Migrating data from one field to another
This How-to applies to:
Any version.
This How-to is intended for:
Developers
Lets say we have content type called MyContentType that has a field category with a keyword index. Suppose we then change our minds and want to use Plone's internal subject (aka Keyword) field for this purpose instead. If there are existing content types in your site, doing this manually would be a pain. Luckily, it's quite simple to write a quick python script to migrate the data from one field to another.
Even more luckily, there is now a component out there to help you called contentmigration!
The script method below may be all you need, but contentmigration, which leverages ATContentTypes' migration framework, used internally in Plone, is very flexible and allows you to make changes like the one below with less code. The tool is described in the context of other migrations in the RichDocument tutorial - see the last section of this page in particular.

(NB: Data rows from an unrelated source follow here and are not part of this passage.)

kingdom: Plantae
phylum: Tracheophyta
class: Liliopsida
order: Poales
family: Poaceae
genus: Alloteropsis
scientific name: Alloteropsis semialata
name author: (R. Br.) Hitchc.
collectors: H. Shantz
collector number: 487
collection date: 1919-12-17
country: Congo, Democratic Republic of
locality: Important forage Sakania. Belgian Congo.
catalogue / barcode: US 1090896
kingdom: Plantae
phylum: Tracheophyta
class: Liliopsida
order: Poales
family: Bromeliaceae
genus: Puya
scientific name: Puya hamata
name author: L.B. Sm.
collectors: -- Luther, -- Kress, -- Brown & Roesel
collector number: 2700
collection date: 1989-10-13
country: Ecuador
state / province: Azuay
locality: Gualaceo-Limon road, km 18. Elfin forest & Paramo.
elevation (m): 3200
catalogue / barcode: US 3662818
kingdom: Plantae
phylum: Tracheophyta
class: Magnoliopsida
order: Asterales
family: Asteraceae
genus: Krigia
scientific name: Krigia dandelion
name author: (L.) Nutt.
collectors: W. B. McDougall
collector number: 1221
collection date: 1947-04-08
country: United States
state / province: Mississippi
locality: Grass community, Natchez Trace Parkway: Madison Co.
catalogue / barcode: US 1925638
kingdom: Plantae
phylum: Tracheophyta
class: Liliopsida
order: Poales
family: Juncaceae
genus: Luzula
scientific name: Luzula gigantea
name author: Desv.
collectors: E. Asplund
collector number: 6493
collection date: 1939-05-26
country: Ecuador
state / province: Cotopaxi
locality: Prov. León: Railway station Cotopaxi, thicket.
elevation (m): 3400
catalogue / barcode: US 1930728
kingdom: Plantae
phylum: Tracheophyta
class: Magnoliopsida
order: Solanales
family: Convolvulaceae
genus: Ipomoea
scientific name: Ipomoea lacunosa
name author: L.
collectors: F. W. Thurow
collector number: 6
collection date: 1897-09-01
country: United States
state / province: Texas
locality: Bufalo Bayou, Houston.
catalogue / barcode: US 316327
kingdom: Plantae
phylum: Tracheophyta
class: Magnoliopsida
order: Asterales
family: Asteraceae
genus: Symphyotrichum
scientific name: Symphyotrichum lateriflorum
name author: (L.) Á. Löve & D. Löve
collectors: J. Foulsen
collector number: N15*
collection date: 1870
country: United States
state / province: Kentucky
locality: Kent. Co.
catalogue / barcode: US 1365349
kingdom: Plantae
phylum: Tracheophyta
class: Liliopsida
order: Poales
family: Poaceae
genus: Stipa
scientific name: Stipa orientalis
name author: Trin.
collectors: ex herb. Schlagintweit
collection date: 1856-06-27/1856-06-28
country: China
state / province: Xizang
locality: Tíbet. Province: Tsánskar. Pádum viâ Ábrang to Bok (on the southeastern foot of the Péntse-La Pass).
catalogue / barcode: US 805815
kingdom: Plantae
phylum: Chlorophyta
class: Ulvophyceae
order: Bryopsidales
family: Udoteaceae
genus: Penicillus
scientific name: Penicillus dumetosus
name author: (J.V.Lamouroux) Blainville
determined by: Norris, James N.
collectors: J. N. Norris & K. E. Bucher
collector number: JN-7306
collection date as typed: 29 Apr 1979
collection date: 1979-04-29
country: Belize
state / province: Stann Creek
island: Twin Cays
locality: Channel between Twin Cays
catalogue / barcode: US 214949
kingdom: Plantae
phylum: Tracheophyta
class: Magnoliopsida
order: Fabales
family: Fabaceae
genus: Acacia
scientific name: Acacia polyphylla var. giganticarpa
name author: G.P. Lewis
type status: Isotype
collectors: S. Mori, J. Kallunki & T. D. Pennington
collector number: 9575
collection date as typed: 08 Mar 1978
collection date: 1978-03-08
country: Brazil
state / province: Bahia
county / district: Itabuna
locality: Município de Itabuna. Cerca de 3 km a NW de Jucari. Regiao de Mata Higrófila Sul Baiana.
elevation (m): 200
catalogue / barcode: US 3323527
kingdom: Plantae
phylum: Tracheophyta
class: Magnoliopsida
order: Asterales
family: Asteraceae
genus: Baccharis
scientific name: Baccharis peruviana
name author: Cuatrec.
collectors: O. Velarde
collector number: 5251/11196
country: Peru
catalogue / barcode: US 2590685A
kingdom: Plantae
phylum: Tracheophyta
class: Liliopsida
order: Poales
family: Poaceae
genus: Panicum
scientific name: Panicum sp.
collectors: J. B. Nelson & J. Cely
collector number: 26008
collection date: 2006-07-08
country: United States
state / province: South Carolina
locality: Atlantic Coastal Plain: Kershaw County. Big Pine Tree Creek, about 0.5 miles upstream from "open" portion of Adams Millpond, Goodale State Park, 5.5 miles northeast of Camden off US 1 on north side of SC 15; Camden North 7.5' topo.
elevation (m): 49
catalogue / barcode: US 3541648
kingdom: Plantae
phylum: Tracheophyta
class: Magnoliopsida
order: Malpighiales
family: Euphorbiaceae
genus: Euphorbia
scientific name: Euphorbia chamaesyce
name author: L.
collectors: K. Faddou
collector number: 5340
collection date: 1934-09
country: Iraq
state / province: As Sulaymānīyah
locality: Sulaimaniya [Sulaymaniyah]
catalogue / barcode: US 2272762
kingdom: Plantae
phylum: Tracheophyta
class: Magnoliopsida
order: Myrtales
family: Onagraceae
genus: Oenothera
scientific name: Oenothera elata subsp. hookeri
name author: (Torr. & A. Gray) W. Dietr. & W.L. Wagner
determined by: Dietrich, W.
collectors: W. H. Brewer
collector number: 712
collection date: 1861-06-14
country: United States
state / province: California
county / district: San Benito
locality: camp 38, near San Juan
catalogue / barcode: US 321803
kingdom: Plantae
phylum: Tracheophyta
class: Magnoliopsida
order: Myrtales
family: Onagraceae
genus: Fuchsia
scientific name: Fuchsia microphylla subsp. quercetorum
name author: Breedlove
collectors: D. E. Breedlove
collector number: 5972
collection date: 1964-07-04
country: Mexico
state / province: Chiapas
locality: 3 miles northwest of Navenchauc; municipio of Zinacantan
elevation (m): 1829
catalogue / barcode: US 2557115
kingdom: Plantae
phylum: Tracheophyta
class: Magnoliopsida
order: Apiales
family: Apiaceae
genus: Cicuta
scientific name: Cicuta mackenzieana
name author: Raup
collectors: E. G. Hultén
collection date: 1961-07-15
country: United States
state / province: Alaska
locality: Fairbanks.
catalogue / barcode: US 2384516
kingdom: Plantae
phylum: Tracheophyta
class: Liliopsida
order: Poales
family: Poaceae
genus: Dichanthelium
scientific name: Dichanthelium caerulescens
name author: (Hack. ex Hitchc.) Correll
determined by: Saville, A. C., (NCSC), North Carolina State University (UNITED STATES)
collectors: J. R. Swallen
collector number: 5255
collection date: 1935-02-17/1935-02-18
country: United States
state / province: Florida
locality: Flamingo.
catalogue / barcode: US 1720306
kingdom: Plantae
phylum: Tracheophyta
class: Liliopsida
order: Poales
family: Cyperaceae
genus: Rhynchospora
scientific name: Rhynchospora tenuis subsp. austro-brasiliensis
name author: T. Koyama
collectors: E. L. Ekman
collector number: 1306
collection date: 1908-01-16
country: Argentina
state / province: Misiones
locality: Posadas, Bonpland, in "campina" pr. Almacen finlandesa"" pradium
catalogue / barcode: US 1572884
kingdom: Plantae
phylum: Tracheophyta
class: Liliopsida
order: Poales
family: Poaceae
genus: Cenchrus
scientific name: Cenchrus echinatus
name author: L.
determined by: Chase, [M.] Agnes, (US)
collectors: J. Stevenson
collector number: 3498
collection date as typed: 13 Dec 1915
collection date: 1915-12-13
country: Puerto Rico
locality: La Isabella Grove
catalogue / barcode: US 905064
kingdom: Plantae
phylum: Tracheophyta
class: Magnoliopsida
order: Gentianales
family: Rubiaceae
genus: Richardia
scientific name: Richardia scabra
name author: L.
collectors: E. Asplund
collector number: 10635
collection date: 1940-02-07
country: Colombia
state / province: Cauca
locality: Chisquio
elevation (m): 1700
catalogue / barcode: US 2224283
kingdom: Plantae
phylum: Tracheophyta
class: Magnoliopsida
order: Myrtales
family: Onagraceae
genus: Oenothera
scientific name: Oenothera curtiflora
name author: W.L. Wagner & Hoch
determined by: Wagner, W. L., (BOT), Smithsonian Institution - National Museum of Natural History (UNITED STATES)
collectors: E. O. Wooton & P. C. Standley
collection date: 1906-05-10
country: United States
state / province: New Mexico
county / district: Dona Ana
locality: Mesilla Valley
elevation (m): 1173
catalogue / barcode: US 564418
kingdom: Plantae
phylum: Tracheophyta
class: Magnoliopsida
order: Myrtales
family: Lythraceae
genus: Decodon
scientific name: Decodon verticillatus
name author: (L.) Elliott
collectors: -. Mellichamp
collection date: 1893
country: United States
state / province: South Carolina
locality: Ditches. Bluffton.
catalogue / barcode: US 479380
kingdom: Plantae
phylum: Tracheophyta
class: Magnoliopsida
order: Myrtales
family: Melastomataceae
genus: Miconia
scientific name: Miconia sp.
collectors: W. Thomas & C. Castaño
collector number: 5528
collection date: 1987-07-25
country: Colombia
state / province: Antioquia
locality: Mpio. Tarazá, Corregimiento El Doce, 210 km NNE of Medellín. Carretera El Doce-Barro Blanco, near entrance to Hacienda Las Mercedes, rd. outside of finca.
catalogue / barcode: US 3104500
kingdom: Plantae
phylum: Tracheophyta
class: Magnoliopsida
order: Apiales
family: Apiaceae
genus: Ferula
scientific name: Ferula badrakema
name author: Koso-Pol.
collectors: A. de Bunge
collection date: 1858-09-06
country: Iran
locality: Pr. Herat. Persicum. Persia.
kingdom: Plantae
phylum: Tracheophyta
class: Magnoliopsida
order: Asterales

If you would rather do it manually with a script, the original steps are below:
- Backup your database
- Create a script in you custom skin folder
copyKeywords.py - Paste in the script below
- In the catalog search put the name of you contenttype where it says
MyContentType. This parameter ensures that the script only searches for your specific content type. - In this case, we are using
getCategory()as the accessor for the old value, andsetSubject()as the mutator for the new value. You may have different fields, and you may need to manipulate the value before writing it to the new field. - To run the script, click on the
testtab in the zmi
Note: If an exception was raised, the transaction will be rolled back, and no data will be changed. If the script executes successfully, you can use the "Undo" tab at the root of your Plone site in the ZMI to undo the running of the script, if you change your mind
the script:
request = container.REQUEST
RESPONSE = request.RESPONSE
brains = context.portal_catalog.searchResults( REQUEST=request,
Type = 'myContent')
for brain in brains:
obj = brain.getObject()
keywords = obj.getCategory()
obj.setSubject(keywords)
print "Updated", obj.absolute_url()
return printed
There are many variations on this script. You may for example perform calculations or other modifications before saving the new value, or save the value to a different content object altogether. Remember that you are modifying your database, so be careful, don't forget the backup, and use the Undo tab if things go wrong!
Extended version
request = container.REQUEST
RESPONSE = request.RESPONSE
brains = context.portal_catalog.searchResults(REQUEST=request,
Type = 'YOURCONTENTTYPE')
obj_count = 0
for brain in brains:
obj = brain.getObject()
obj_url = obj.absolute_url()
oldvaluelist = obj.YOUROLDFIELD()
newvaluelist = list(obj.YOURNEWFIELD())
if oldvaluelist:
print "Checking", obj_url
updated = 0
for value in oldvaluelist:
if value not in newvaluelist:
newvaluelist.append(value)
print " Adding:", value
updated = updated + 1
if updated:
print " Setting:", newvaluelist
obj.setDataTypes(newvaluelist)
print " Updated with %i value(s)" % updated
else:
print " No values were migrated for this object."
obj_count = obj_count + 1
else:
print "Skipping", obj_url
# You may want to remove this if you do not want your old field zeroed.
obj.setDataType([])
print "\nTotal objects processed:", obj_count
print "Total batch objects:", len(brains)
return printed
Reindexing
Thx a lot, exactly what I needed. After migrating something to subject aka keywords, you should reindex the catalog index "Subject".